▸ About this exercise:
Repeat only the lines between the one with "pyautogui.mouseDown()" and the end of the material below, both ends included. Omit any picture.

▸ Dataset extract:
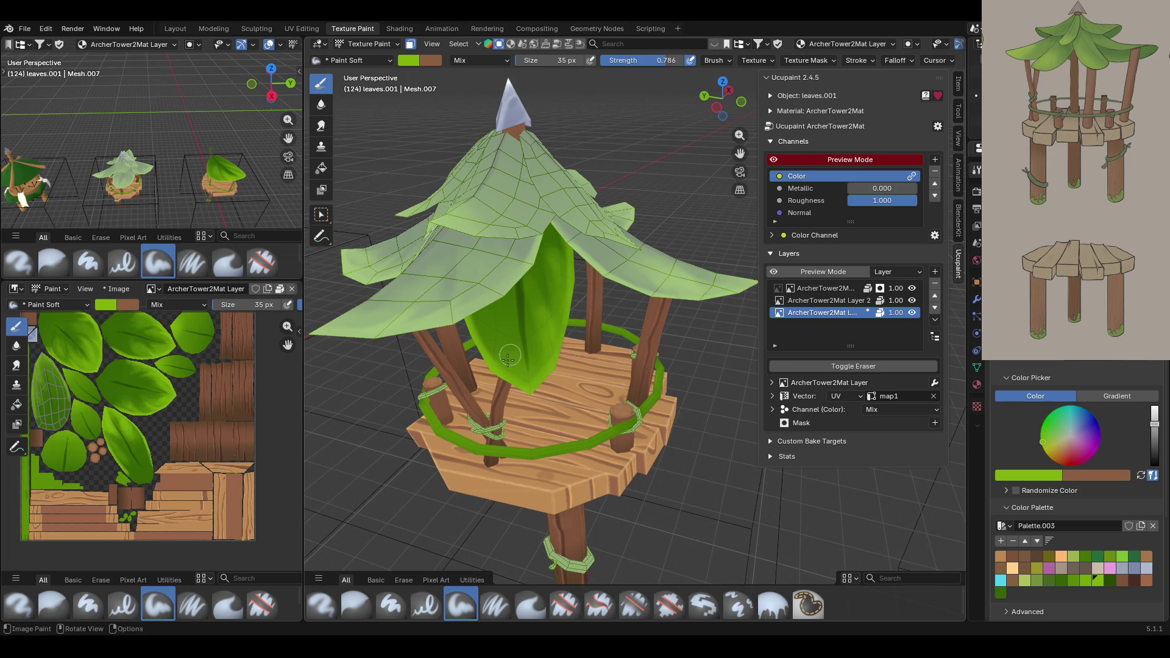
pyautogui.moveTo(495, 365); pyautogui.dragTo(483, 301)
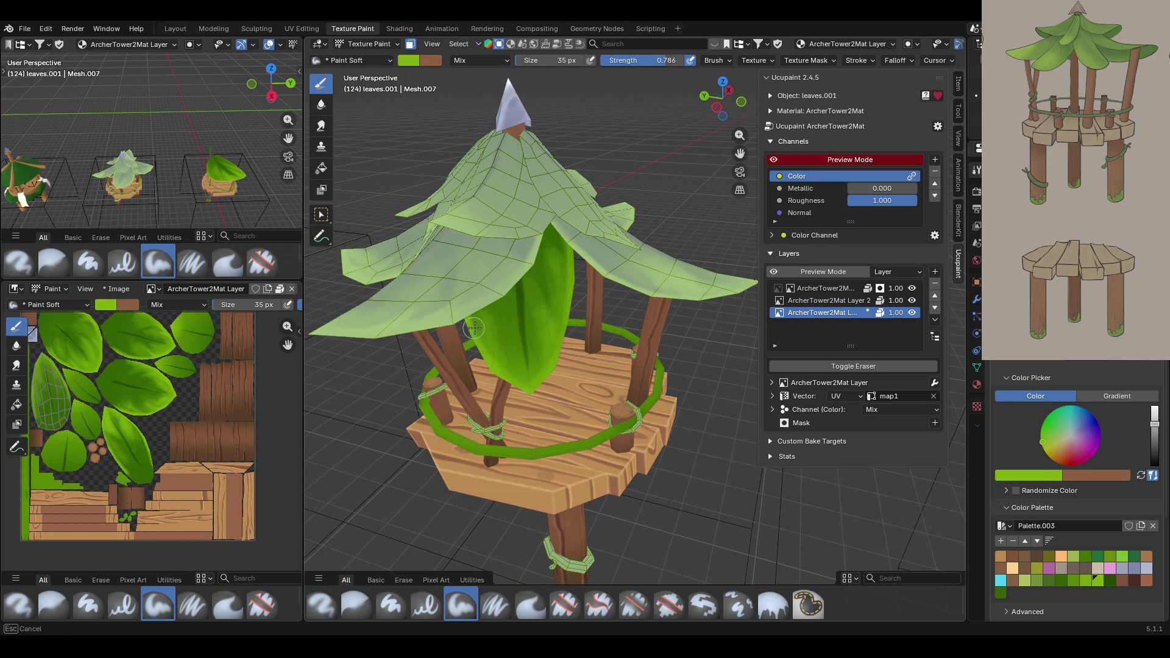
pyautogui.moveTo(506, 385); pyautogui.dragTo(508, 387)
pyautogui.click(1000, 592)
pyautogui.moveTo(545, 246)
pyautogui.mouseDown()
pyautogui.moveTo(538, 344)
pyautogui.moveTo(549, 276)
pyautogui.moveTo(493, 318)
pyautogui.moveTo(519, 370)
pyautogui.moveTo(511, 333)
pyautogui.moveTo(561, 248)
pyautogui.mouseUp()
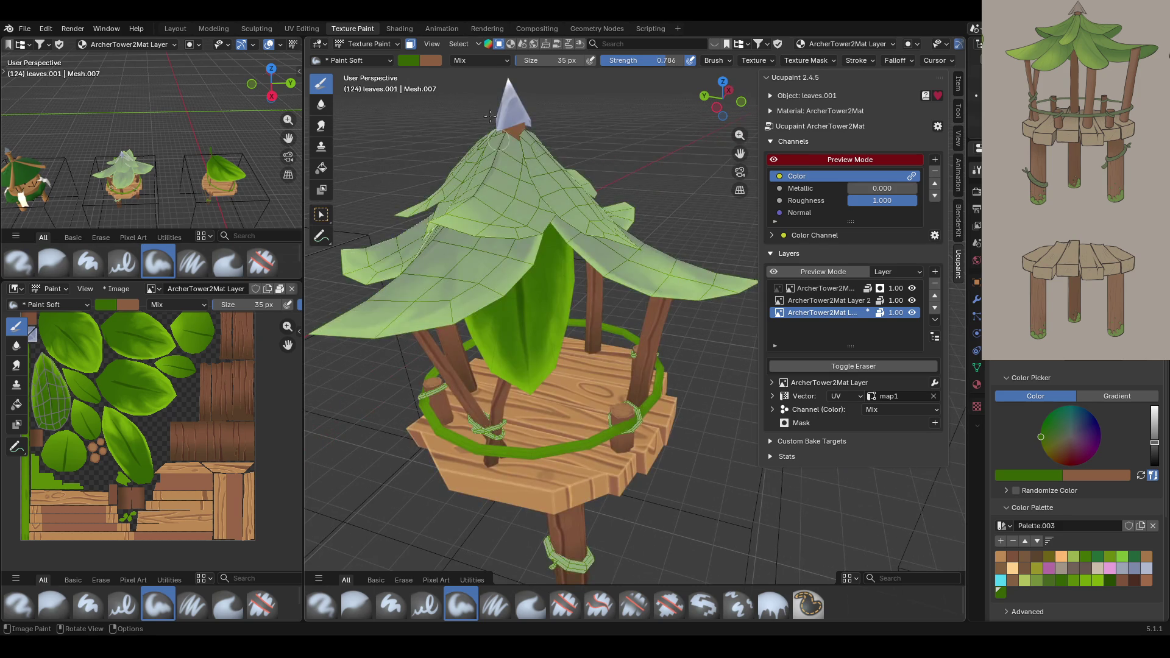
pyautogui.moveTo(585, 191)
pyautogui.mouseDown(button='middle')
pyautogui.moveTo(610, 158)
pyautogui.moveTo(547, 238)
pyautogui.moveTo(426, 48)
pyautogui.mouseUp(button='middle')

▸ Completed exercise:
pyautogui.mouseDown()
pyautogui.moveTo(538, 344)
pyautogui.moveTo(549, 276)
pyautogui.moveTo(493, 318)
pyautogui.moveTo(519, 370)
pyautogui.moveTo(511, 333)
pyautogui.moveTo(561, 248)
pyautogui.mouseUp()
pyautogui.moveTo(585, 191)
pyautogui.mouseDown(button='middle')
pyautogui.moveTo(610, 158)
pyautogui.moveTo(547, 238)
pyautogui.moveTo(426, 48)
pyautogui.mouseUp(button='middle')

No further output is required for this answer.